=== Exercise requirements ===
From the listing below, retype exactly the line holding "337 493 15641", the line holding "874 444 6.88", and the lines between them; skip everything else.

=== Data section ===

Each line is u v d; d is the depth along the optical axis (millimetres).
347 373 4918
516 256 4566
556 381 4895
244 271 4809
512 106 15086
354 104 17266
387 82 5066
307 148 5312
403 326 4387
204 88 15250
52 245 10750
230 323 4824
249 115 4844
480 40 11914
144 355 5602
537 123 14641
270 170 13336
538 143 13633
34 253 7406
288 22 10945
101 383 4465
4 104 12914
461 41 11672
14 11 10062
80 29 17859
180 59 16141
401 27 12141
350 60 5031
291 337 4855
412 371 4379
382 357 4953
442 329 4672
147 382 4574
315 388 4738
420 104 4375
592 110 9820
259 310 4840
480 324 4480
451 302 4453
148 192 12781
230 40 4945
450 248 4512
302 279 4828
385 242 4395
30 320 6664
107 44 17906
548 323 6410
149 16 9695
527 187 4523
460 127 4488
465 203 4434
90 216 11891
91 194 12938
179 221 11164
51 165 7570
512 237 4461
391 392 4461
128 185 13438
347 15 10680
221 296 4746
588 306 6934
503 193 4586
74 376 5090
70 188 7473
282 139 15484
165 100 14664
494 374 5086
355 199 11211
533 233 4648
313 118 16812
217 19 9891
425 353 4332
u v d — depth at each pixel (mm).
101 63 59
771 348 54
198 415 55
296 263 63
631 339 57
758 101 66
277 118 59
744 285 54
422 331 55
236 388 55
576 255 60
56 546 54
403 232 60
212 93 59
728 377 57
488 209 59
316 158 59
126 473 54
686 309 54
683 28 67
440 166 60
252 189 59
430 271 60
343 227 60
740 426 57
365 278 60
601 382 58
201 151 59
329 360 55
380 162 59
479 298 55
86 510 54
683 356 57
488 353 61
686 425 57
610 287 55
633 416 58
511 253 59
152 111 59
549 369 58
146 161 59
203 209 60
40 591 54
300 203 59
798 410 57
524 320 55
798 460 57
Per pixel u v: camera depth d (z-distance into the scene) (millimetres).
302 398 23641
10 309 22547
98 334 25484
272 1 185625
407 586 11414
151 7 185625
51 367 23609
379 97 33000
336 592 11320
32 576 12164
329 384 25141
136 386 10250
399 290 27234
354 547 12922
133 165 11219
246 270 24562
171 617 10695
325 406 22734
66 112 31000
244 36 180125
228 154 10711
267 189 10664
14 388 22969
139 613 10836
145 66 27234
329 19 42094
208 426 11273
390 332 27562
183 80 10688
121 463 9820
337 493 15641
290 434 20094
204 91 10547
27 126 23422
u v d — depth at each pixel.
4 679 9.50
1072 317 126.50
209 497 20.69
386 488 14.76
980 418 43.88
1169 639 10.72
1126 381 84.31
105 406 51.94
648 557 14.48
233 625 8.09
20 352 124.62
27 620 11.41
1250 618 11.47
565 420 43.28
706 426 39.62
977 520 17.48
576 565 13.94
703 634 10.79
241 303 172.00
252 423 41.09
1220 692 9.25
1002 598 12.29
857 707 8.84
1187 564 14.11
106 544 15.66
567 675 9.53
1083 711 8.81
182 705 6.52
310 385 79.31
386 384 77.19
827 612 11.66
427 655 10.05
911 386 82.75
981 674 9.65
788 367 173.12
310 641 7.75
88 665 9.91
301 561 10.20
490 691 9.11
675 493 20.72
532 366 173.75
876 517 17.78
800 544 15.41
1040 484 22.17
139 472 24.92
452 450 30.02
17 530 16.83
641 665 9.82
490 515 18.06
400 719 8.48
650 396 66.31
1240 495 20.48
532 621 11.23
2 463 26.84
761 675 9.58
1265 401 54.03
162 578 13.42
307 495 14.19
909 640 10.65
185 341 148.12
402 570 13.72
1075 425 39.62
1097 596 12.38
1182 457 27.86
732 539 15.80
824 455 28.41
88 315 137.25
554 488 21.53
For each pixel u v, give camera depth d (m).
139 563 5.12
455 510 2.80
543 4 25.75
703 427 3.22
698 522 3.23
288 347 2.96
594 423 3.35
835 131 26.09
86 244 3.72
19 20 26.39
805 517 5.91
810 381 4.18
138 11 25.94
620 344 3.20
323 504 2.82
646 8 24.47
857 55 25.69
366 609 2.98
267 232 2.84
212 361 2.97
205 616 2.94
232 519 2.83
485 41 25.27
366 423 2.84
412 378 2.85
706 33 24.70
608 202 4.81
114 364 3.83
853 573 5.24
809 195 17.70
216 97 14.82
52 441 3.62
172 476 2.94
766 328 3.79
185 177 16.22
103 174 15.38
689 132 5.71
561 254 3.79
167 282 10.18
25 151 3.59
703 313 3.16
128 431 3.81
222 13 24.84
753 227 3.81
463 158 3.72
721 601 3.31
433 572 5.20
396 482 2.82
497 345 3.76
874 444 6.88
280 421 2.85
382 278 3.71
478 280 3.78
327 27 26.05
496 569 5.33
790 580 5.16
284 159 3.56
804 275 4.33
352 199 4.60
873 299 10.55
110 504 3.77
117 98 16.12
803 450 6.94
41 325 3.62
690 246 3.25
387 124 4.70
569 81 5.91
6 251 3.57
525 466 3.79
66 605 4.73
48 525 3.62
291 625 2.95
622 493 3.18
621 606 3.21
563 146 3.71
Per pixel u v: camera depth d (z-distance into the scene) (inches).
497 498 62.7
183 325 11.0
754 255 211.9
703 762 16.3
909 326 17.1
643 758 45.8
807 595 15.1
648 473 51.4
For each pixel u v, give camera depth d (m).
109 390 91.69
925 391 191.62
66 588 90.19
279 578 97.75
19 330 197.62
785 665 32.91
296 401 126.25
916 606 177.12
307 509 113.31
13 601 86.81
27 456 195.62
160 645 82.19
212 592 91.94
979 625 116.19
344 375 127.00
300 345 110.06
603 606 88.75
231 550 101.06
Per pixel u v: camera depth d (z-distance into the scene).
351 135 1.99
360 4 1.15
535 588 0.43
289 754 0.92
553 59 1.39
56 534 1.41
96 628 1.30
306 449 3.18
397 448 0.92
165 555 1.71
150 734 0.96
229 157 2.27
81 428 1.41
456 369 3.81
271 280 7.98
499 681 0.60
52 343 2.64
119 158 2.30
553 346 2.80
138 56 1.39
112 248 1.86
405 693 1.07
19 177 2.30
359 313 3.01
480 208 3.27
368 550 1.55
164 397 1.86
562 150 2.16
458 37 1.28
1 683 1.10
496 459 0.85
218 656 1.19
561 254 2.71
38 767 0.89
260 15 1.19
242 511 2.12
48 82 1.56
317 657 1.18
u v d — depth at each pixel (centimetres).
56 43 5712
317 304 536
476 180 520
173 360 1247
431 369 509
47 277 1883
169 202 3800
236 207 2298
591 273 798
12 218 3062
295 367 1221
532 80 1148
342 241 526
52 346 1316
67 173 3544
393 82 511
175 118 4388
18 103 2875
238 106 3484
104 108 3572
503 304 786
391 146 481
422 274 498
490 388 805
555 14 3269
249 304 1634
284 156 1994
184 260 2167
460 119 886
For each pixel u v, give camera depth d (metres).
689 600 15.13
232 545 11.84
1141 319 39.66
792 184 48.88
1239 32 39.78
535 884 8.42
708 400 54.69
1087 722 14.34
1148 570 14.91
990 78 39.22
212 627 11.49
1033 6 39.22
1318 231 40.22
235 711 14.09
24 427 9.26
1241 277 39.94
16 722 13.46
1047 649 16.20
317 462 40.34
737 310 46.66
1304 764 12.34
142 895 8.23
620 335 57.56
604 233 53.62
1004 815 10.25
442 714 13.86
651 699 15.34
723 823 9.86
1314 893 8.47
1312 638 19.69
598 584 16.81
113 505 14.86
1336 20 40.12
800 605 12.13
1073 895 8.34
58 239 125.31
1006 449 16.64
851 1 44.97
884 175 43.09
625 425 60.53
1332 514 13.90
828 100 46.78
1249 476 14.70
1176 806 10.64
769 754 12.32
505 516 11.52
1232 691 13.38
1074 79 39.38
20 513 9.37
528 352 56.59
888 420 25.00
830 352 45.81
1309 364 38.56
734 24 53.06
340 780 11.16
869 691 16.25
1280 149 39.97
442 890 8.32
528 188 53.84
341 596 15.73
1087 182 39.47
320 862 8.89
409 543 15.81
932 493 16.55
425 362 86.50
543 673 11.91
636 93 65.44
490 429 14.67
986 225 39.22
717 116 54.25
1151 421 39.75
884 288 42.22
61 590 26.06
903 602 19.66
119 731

=== Written response ===
337 493 15641
290 434 20094
204 91 10547
27 126 23422
u v d — depth at each pixel.
4 679 9.50
1072 317 126.50
209 497 20.69
386 488 14.76
980 418 43.88
1169 639 10.72
1126 381 84.31
105 406 51.94
648 557 14.48
233 625 8.09
20 352 124.62
27 620 11.41
1250 618 11.47
565 420 43.28
706 426 39.62
977 520 17.48
576 565 13.94
703 634 10.79
241 303 172.00
252 423 41.09
1220 692 9.25
1002 598 12.29
857 707 8.84
1187 564 14.11
106 544 15.66
567 675 9.53
1083 711 8.81
182 705 6.52
310 385 79.31
386 384 77.19
827 612 11.66
427 655 10.05
911 386 82.75
981 674 9.65
788 367 173.12
310 641 7.75
88 665 9.91
301 561 10.20
490 691 9.11
675 493 20.72
532 366 173.75
876 517 17.78
800 544 15.41
1040 484 22.17
139 472 24.92
452 450 30.02
17 530 16.83
641 665 9.82
490 515 18.06
400 719 8.48
650 396 66.31
1240 495 20.48
532 621 11.23
2 463 26.84
761 675 9.58
1265 401 54.03
162 578 13.42
307 495 14.19
909 640 10.65
185 341 148.12
402 570 13.72
1075 425 39.62
1097 596 12.38
1182 457 27.86
732 539 15.80
824 455 28.41
88 315 137.25
554 488 21.53
For each pixel u v, give camera depth d (m).
139 563 5.12
455 510 2.80
543 4 25.75
703 427 3.22
698 522 3.23
288 347 2.96
594 423 3.35
835 131 26.09
86 244 3.72
19 20 26.39
805 517 5.91
810 381 4.18
138 11 25.94
620 344 3.20
323 504 2.82
646 8 24.47
857 55 25.69
366 609 2.98
267 232 2.84
212 361 2.97
205 616 2.94
232 519 2.83
485 41 25.27
366 423 2.84
412 378 2.85
706 33 24.70
608 202 4.81
114 364 3.83
853 573 5.24
809 195 17.70
216 97 14.82
52 441 3.62
172 476 2.94
766 328 3.79
185 177 16.22
103 174 15.38
689 132 5.71
561 254 3.79
167 282 10.18
25 151 3.59
703 313 3.16
128 431 3.81
222 13 24.84
753 227 3.81
463 158 3.72
721 601 3.31
433 572 5.20
396 482 2.82
497 345 3.76
874 444 6.88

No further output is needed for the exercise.